ARR integration details

The ARR proxy runs in the same request processing pipeline as the application itself. This was needed to reduce the complexity of migrating from our older deployment system. However, this required careful resolution of conflicts between the new and existing HTTP modules in the IIS request lifecycle. Some of these resolutions are discussed in detail later. The following picture shows updates to the IIS request processing pipeline needed to integrate ARR based on the above requirements.

Fig: IIS request pipeline with integration of new HTTP modules and ARR proxy

The affinitized version for a user is determined by a custom http module during the BeginRequest phase of the request lifecycle. If the version of the service running on the current frontend does not match the user’s affinitized version, the request is setup for proxying via ARR. The HttpRequest->SetUrl API which enables changing the request URL and thus set the request up for proxying is available only in the native context. Hence, we added the custom native module. During the MapRequestHandler phase, the ARR module sees that the request URL has been changed and sets the ARR handler as the request handler. The request processing details can be summarized as follows:
Request processing event Action if request is proxied
BeginRequest Custom managed module determines that the request is to be proxied and passes this information to the custom native module
PostBeginRequest The custom native module sets proxy URL
MapRequestHandler ARR modules sets ARR handler as the request handler
ExecuteRequestHandler ARR handler proxies the request to the proxy URL
EndRequest Response code is inspected to determine proxy errors

ARR configuration

Hotmail and SkyDrive use the following configuration settings to meet our requirements:
  • preserveHostHeader = true.
    The application needs to see the original host header on the proxied request instead of the host header modified for the purpose of ARR routing.
  • reverseRewriteHostInResponseHeaders = false.
    In the responses back to the client, ARR must return the location headers as set by the application in case of redirects.

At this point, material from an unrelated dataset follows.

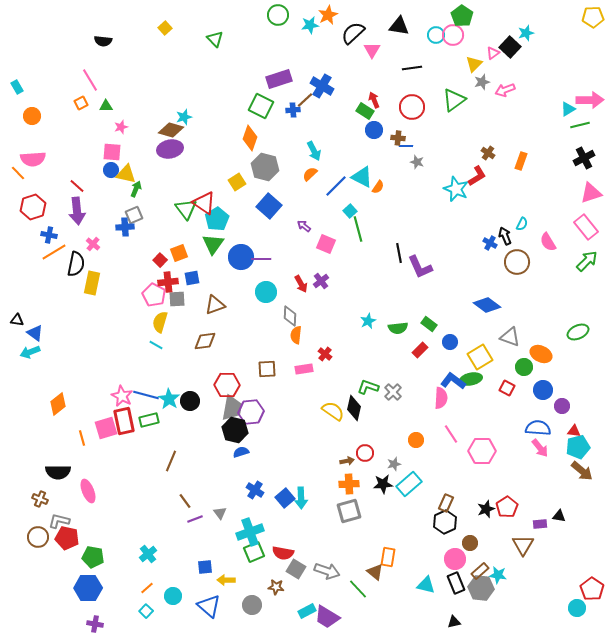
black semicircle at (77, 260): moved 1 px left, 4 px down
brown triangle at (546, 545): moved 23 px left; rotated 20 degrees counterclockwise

IIS request pipeline issues and resolution

Listed below are a few of the issues Hotmail and SkyDrive encountered while onboarding ARR and their resolutions:


· Conflicts between ARR and MVC modules while proxying MVC requests- The Hotmail and SkyDrive applications use ASP.NET MVC. We found that the MVC module (UrlRoutingModule 4.0) sets the MVC handler as the request handler in the PostResolveRequestCache event, which is raised after the ARR module sets the handler for the request as the ARR Handler (during MapRequestHandler). So, we had to control when UrlRoutingModule gets called by overriding the UrlRoutingModule and calling it only when our request was to be handled locally.
· Duplicate response headers - Some response headers are duplicated by ARR when it copies the headers over from the target machine’s response before returning the original machine’s response to the client. We manually clear these duplicate headers before sending the response back.
· Error handling and logging- The default application error handler, Application_Error in the Global module, is not called when ARR fails to proxy the request. So, custom error checks need to be done during the EndRequest phase if logging is needed for proxy errors.
· Requests hang when ARR minResponseBuffer setting is too low- ASP.NET 4.0 has a bug which can cause requests to hang when ARR minResponseBuffer setting is too low. KB 2619333 was created and a fix was provided by ASP.NET team to resolve the issue. Resolving some of the above issues was challenging since ARR was being integrated into an application with the size and complexity of Hotmail or SkyDrive for the first time.

Troubleshooting tips

  • Failed request tracing (FREB) logs are your best friend when debugging issues with proxying.FREB records detailed logs of IIS events and changes to the request during each event (request URL, headers, response code, and logging, as well as bytes sent, received, and flushed back to the user). Some of the interesting events tracing collects data on are MapRequestHandler, ExecuteRequest, SendResponse and EndRequest.
  • The FREB logs are more helpful when most of the encoding (gzip, SSL, etc.) is removed. When this is done, the requests forwarded and received by ARR and responses sent back from ARR are human readable.
  • WinHttp logs, NetMon, and other networking tools can be used for low-level debugging on the source and target machines once the issue has been identified via FREB logs.
  • Return a custom header indicating which machines the proxy request bounced through, especially if proxying can take multiple hops. These headers can be inspected in Fiddler.
  • Proxy chaining can be configured to proxy the ARR request through Fiddler. This can be achieved by updating the proxy element in applicationHost.config file as:<proxy enabled="true" proxy="ChainedProxyHostName" />
  • Inspect response codes during EndRequest in your application. The default application error handler is not called in case of ARR error. Response codes 502 or 400 were logged by ARR in case of the following errors:502 – Bad gateway. Request could not be proxied to the target URL.400 – Incoming connection was dropped. TCP reset could be a possible cause.

Conclusion

Hotmail and SkyDrive services span across thousands of servers, so each server uses ARR to proxy a large number of user requests during a rollout. Despite this large scale and the complexity of our applications, ARR integration was simple, effective, and performant. ARR has allowed us to simplify our service architecture and continue providing frequent application updates with minimal to no impact to users of our services.